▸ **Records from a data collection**
◇ ◇ ◇ ◇

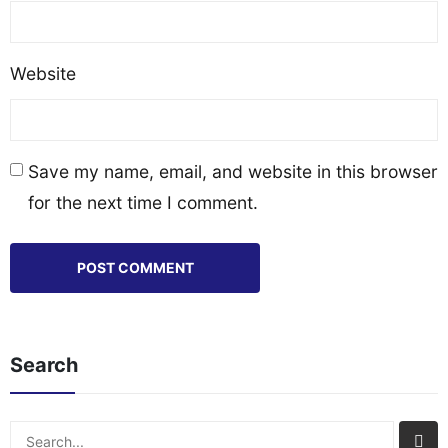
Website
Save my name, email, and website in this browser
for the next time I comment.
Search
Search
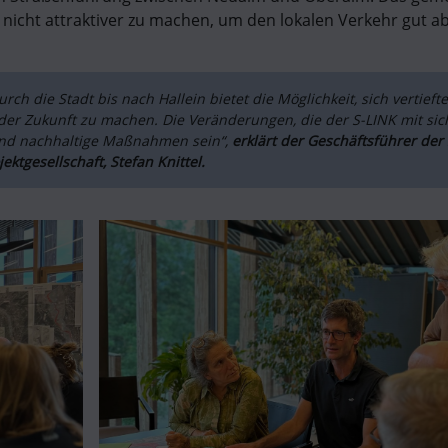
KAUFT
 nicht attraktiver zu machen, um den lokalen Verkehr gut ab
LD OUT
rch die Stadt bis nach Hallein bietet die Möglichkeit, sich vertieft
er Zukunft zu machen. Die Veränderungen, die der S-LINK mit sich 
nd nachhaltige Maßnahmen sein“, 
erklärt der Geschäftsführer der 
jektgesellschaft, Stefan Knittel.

◇ ◇ ◇ ◇

▸ **Exercise requirements**
Rewrite the material above, switching "Search" to "Find" and changing nothing else. Leave out the pictures.

▸ **Answer to the exercise**
Website
Save my name, email, and website in this browser
for the next time I comment.
Find
Find
KAUFT
 nicht attraktiver zu machen, um den lokalen Verkehr gut ab
LD OUT
rch die Stadt bis nach Hallein bietet die Möglichkeit, sich vertieft
er Zukunft zu machen. Die Veränderungen, die der S-LINK mit sich 
nd nachhaltige Maßnahmen sein“, 
erklärt der Geschäftsführer der 
jektgesellschaft, Stefan Knittel.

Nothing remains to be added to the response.